“魏宗主,救我!”童安寧在魏淵的身後,一臉後怕的說道。
下方的魏九,抬頭看向了青雲宗的宗主魏淵,然後笑著說道:“一會再說!”
魏九說完,便扛著他的那塊帆布,禦空而起,朝著玉靈霜和魏淵飛去。
任平安皺了皺眉,也禦空而起,跟了上去。
“妖王殿下,切莫動手!”魏九還沒有到,便大聲吆喝道。
玉靈霜和魏淵,還有那存活下的童安寧,都齊刷刷的看向了飛來的魏九,還有魏九身後的任平安。
“師弟!”魏淵有些詫異的喃喃說道。
“師兄切莫動手!”魏九來到玉靈霜和魏淵的不遠處,再次開口說道。
若不是看著魏九與任平安站在一起,玉靈霜現在,應該已經動手了。
現在天劍宗的修為,能不被她幻術影響的,隻剩下魏淵身後的童安寧,也就是說,童安寧是天劍宗,最後一位半步元嬰修士。

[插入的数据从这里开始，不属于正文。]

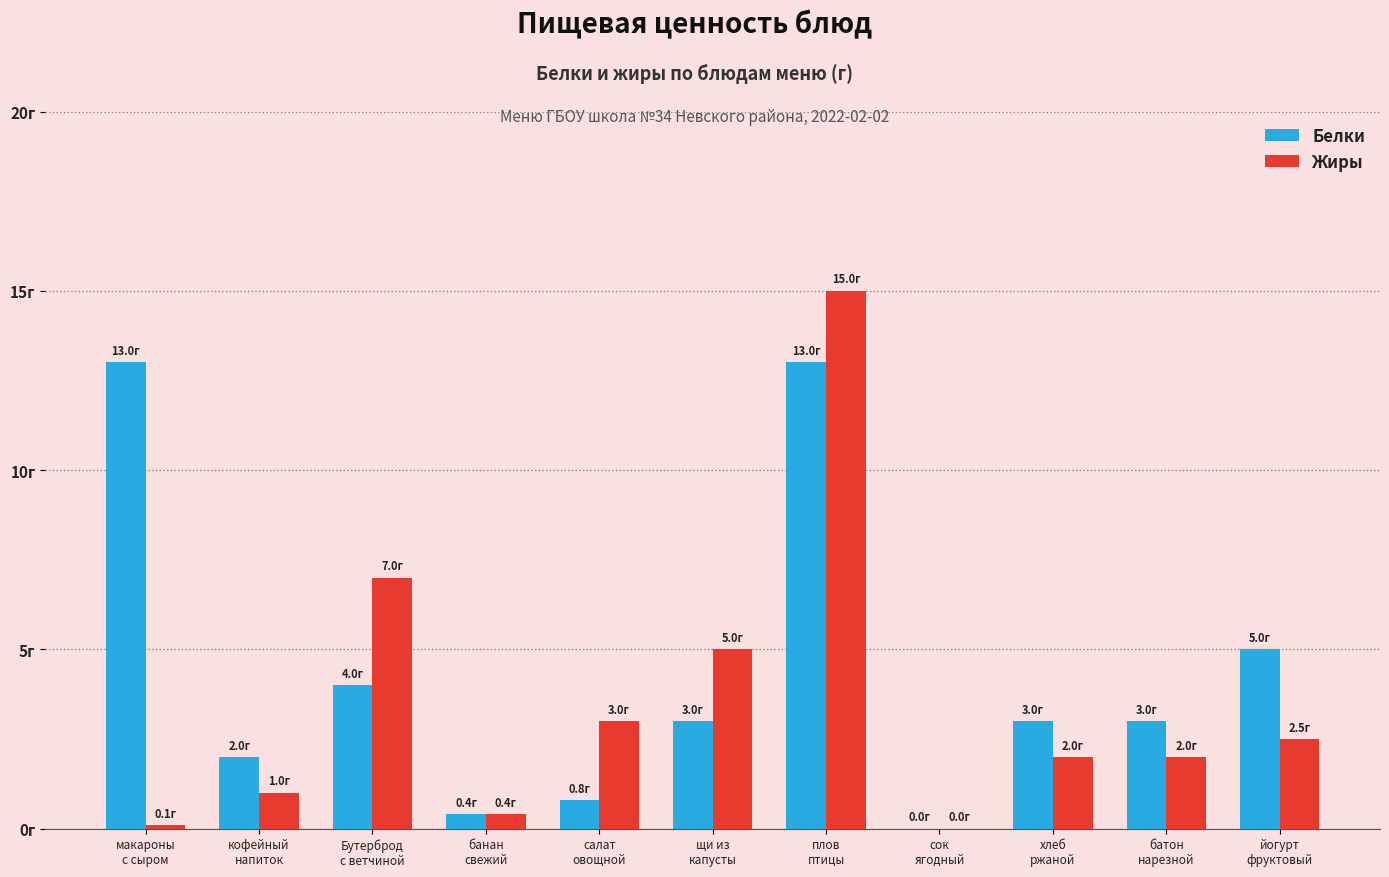

Where is Жиры nearest to the value 7?

Бутерброд
с ветчиной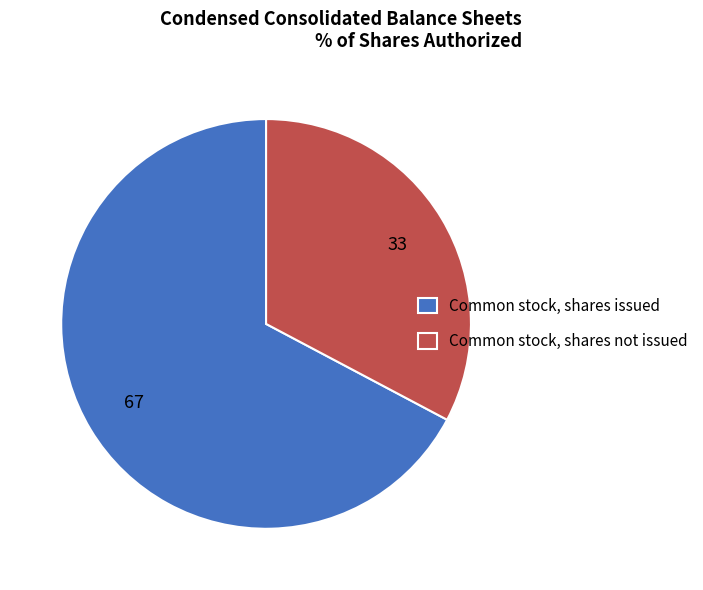

Which category accounts for the majority?

Common stock, shares issued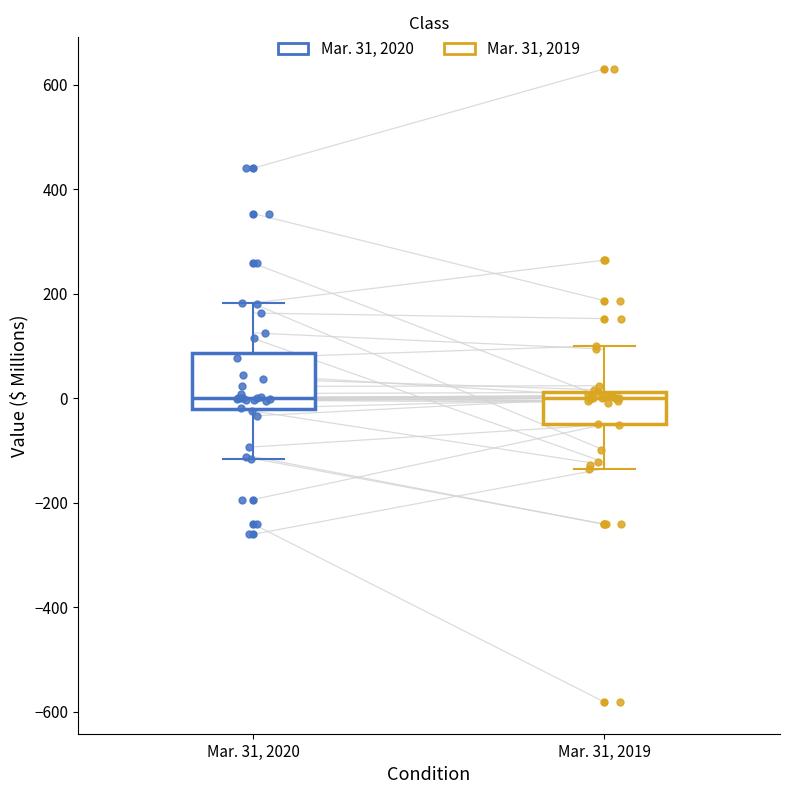

Which box is the tallest, from its lower edge to its upper edge?

Mar. 31, 2020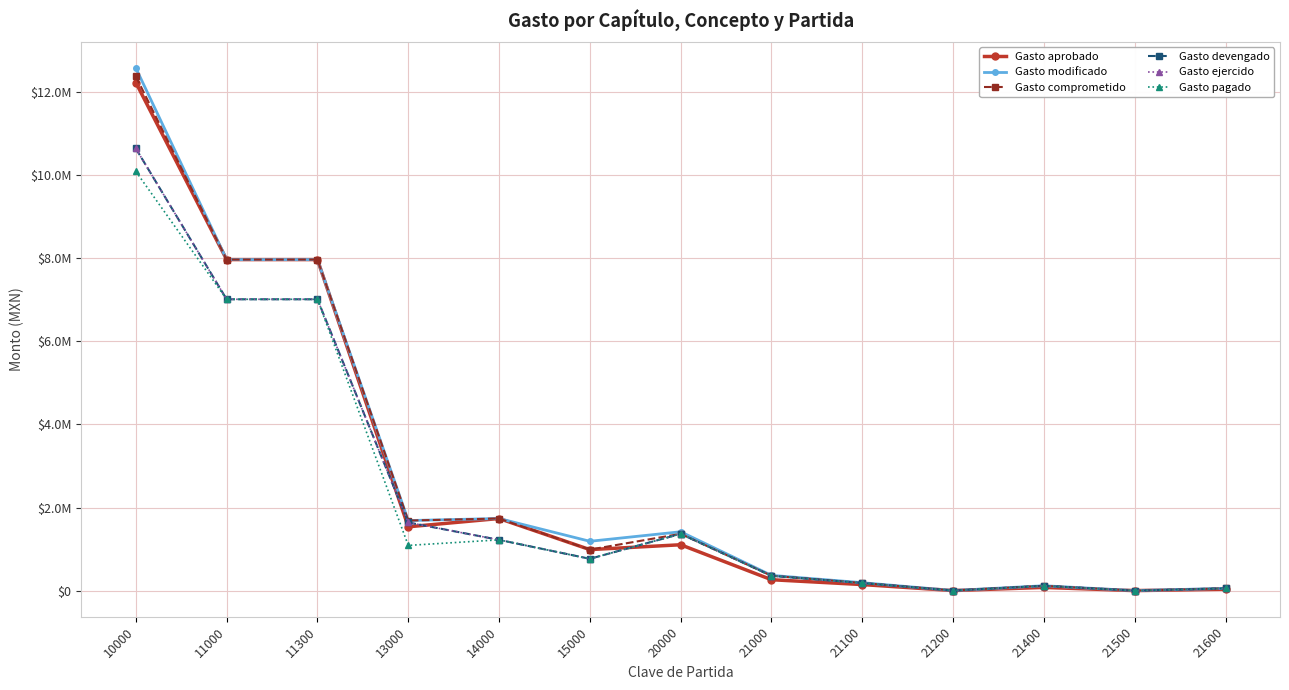

Which series has the widest spread of values?

Gasto modificado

“師弟,你怎麼在這裡?”魏淵眉頭微皺,十分不解的問道。
他每次看到這個師弟,就很心煩,因為這個師弟隻要一出現,準沒好事!
“青雲宗魏九,見過妖王殿下!”魏九十分客氣的對著玉靈霜,躬身施禮一禮。
玉靈霜一臉不解的將目光,看向了魏九身邊的任平安。
任平安對著玉靈霜傳音說道:“不急,等等看,反正就剩下一個童安寧!”
“青雲宗?你們這是打算與本王為敵麼?”玉靈霜冷漠的出聲說道。
“妖王殿下莫急,先讓我與我這位師兄,說幾句話!”魏九一臉賠笑的對著玉靈霜,出聲說道。
玉靈霜皺了皺眉,一臉不解。
魏九轉頭看向魏淵,然後躬身施禮道:“師兄,好久不見呐!”
“說吧,你來這裡做什麼?可彆跟我說,又是師父之命?”魏淵沉聲說道。
“算了,廢話我都不多說了,你自己看吧!”魏九從乾坤袋中,取出了一卷白色的玉簡,直接丟給了魏淵。
魏淵眉頭微皺,然後神識探入其中。
“魏淵,天劍宗多行不義,濫殺無辜,雖是正派之一,可其惡,不輸那噬魂宗!
“天劍宗滅宗,已成定局,你莫要不分青紅,助紂為虐!”
“倘若你今日若是救下這天劍宗,一來是愧對大夏無辜生靈,二來,此舉必然會為青雲埋下禍事!”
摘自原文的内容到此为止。